Вечером мы ужинали с ним в ресторане. Новостей было очень много. Греческий коллега сам уже интересовался судьбой моего клиента и собрал приличное досье. Оказывается, с момента поднятия шумихи в российской прессе о том, что, возможно, Солоник жив, греческая пресса и журналисты тоже отреагировали неадекватно. То тут, то там стали появляться статьи. В некоторых из них сообщалось, что, скорее всего, похоронен не Солоник, что он – заложник греческих спецслужб или каких-либо других, видимо, намекая на англичан или американцев, проводили параллель с Татаренковым, которого греки запросили обратно к себе, что таких значительных фигур просто так никто не отдает, так как они обладают огромной информацией.

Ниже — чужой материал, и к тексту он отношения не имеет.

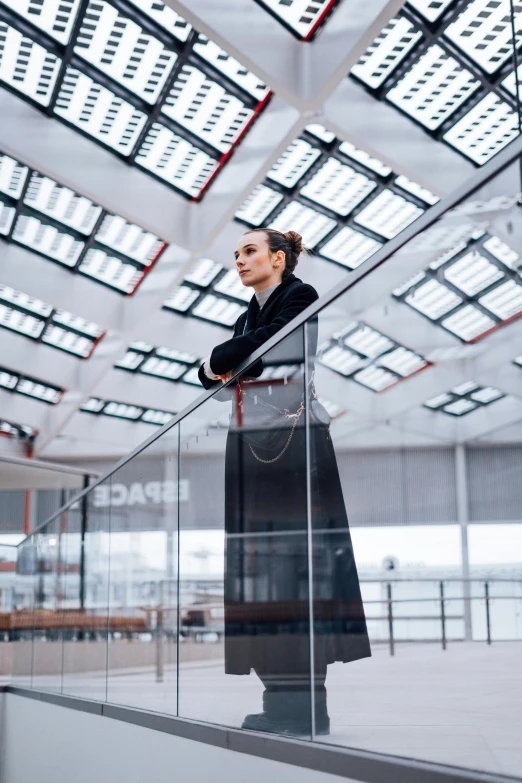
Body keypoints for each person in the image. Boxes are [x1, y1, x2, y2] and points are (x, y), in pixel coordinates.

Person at [198, 229, 370, 737]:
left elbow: (265, 356)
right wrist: (223, 361)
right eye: (235, 253)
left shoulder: (300, 295)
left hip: (293, 446)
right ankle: (281, 701)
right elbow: (213, 381)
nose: (239, 260)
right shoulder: (248, 316)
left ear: (278, 258)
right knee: (259, 569)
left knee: (297, 565)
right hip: (255, 448)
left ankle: (303, 706)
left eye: (249, 251)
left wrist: (221, 359)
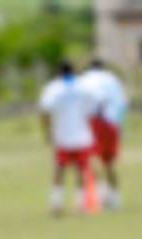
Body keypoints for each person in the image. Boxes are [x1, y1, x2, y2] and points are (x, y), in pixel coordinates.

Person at [39, 60, 98, 217]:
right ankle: (80, 204)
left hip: (63, 136)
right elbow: (93, 105)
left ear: (59, 72)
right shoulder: (83, 86)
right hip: (82, 135)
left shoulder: (54, 88)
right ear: (74, 70)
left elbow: (44, 110)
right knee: (81, 170)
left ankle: (56, 204)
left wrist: (46, 132)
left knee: (59, 170)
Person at [79, 59, 128, 209]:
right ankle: (115, 198)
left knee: (91, 160)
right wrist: (120, 127)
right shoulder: (112, 79)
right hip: (112, 124)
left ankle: (100, 194)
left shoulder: (84, 80)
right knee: (109, 163)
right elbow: (122, 104)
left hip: (94, 123)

Я привез письмо, где были собраны факты, все было разложено по пунктам. Оно говорило о том, что Солоник жив. Я отдал это письмо своему греческому коллеге, чтобы он перевел его на греческий язык. На следующее утро перевод был готов. Наш первый визит должен был состояться к тому самому генералу, начальнику афинской полиции Янису Пападакису.

С адвокатом мы договорились встретиться в одиннадцать часов утра. В назначенное время он подъехал, но лицо его было грустное.

– Что случилось? – спросил я. – Ты заболел?

– Нет, со мной все в порядке. Я боюсь, что к генералу мы с тобой не попадем...

– Как? Почему не попадем?

Адвокат вытащил из «дипломата» стопку газет и положил их на журнальный столик. На первых страницах была фотография генерала с крупными заголовками. Я увидел слово, похожее на русское «скандал».

– Что с ним случилось? Объясни, я же не знаю греческого!

– Его сегодня отстранили от обязанностей со скандалом. Обвинили в коррупции и покровительстве игорному бизнесу. Оказывается, в Аттике он, будучи начальником полиции, покровительствовал многим казино. Вездесущие журналисты раскопали эти факты, и это повлияло на его отставку.